* _Task statement_
Beginning with the line that holds "- Its robust" in the data below, give again every line through the one that holds "- Selenium supports", exactly as written.

Top of Source material

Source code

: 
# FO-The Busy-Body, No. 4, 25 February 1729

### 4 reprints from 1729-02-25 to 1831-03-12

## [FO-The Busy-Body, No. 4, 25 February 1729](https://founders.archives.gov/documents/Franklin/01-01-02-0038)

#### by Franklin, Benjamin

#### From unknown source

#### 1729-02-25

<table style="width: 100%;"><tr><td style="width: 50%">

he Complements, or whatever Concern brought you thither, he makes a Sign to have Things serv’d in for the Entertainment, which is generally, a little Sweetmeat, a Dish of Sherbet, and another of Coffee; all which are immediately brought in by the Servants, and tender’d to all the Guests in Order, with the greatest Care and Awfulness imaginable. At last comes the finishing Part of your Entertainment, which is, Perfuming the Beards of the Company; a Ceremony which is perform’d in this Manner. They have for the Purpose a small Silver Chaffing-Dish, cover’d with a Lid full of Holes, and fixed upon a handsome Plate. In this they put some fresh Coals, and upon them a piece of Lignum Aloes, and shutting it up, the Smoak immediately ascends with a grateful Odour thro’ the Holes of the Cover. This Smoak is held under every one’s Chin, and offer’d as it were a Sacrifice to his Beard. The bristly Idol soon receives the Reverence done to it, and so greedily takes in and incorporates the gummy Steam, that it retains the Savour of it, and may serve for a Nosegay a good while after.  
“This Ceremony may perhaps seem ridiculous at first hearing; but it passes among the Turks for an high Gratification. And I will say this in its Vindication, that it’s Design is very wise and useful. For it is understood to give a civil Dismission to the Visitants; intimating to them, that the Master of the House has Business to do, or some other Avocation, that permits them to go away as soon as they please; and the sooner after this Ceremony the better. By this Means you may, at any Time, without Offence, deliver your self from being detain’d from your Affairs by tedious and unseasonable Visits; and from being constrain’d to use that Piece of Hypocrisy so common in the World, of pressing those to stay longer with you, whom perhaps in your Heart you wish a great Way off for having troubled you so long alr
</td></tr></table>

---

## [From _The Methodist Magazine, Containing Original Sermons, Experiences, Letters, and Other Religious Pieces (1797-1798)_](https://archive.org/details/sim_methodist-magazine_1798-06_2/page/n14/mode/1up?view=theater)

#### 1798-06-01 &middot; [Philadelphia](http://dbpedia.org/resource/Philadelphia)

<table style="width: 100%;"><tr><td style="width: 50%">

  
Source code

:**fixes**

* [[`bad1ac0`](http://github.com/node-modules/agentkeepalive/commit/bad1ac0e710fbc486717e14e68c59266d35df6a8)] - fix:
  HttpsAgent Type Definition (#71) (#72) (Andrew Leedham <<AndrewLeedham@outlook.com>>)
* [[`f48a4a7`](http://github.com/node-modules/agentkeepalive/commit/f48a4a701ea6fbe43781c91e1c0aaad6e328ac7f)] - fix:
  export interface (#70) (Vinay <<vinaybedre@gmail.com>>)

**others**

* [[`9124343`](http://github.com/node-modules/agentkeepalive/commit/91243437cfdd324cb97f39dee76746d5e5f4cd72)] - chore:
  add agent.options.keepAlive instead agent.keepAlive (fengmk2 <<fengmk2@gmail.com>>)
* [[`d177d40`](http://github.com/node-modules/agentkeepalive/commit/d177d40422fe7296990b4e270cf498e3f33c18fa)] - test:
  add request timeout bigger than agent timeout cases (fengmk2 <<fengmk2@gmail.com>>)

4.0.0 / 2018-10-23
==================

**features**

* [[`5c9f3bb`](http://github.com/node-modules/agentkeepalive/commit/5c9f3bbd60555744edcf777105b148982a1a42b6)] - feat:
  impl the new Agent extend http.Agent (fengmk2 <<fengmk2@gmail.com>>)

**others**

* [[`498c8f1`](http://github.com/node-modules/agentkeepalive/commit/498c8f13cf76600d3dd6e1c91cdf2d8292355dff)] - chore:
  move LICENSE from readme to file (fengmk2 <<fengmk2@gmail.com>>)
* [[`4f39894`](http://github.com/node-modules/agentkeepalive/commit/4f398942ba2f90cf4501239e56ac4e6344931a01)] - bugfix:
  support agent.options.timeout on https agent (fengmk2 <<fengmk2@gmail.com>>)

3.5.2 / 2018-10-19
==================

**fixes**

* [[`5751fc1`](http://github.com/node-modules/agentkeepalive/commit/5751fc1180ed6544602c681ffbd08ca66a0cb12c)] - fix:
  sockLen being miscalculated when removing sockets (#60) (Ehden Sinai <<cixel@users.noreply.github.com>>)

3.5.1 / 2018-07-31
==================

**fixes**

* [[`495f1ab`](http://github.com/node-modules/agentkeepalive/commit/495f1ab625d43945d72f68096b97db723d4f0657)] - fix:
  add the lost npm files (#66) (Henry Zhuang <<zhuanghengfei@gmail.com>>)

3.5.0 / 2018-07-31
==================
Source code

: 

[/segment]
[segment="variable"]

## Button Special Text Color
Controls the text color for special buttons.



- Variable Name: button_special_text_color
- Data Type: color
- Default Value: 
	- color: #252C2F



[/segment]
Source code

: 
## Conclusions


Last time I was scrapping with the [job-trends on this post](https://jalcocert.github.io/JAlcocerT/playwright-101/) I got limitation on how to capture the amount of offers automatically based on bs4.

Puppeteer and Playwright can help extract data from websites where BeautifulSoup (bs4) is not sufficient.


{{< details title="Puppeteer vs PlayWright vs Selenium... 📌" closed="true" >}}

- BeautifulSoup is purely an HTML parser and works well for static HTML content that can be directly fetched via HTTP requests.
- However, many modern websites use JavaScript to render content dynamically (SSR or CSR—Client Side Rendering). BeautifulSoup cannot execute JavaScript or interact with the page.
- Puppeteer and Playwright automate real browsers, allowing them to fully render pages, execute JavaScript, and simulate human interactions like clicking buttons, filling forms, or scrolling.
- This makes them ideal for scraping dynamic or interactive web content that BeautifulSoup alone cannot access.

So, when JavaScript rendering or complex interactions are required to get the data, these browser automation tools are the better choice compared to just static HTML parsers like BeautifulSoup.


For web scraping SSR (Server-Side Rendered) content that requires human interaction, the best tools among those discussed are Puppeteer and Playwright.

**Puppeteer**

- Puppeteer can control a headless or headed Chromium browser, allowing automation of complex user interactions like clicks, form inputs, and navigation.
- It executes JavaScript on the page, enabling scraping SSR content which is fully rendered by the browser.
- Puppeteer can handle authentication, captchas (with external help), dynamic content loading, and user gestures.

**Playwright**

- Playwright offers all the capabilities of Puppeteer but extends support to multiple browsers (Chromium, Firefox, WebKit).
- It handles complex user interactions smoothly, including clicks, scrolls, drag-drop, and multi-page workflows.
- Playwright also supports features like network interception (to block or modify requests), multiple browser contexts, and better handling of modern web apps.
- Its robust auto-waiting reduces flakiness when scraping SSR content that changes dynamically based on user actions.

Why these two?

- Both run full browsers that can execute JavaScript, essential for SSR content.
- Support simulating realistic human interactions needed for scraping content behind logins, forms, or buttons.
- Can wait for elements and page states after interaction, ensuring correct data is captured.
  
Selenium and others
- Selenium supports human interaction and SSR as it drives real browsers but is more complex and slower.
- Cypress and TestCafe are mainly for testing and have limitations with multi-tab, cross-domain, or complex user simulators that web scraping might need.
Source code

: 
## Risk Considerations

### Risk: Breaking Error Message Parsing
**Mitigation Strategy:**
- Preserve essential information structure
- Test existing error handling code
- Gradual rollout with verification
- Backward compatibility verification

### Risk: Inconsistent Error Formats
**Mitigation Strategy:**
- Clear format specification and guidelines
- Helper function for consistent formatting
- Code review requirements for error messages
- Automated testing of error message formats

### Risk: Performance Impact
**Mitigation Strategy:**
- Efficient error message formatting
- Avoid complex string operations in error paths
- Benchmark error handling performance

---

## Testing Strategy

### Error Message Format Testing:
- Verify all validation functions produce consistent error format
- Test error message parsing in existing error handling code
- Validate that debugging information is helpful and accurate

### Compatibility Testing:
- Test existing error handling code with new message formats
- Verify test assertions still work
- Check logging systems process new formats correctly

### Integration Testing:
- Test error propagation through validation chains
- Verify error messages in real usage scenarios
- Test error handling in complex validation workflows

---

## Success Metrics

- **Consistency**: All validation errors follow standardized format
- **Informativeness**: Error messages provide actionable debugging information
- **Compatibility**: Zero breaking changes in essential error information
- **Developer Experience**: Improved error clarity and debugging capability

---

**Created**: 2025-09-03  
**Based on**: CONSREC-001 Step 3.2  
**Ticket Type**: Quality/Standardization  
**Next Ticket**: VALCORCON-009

Bottom of Source material

* _Reply_
- Its robust auto-waiting reduces flakiness when scraping SSR content that changes dynamically based on user actions.

Why these two?

- Both run full browsers that can execute JavaScript, essential for SSR content.
- Support simulating realistic human interactions needed for scraping content behind logins, forms, or buttons.
- Can wait for elements and page states after interaction, ensuring correct data is captured.
  
Selenium and others
- Selenium supports human interaction and SSR as it drives real browsers but is more complex and slower.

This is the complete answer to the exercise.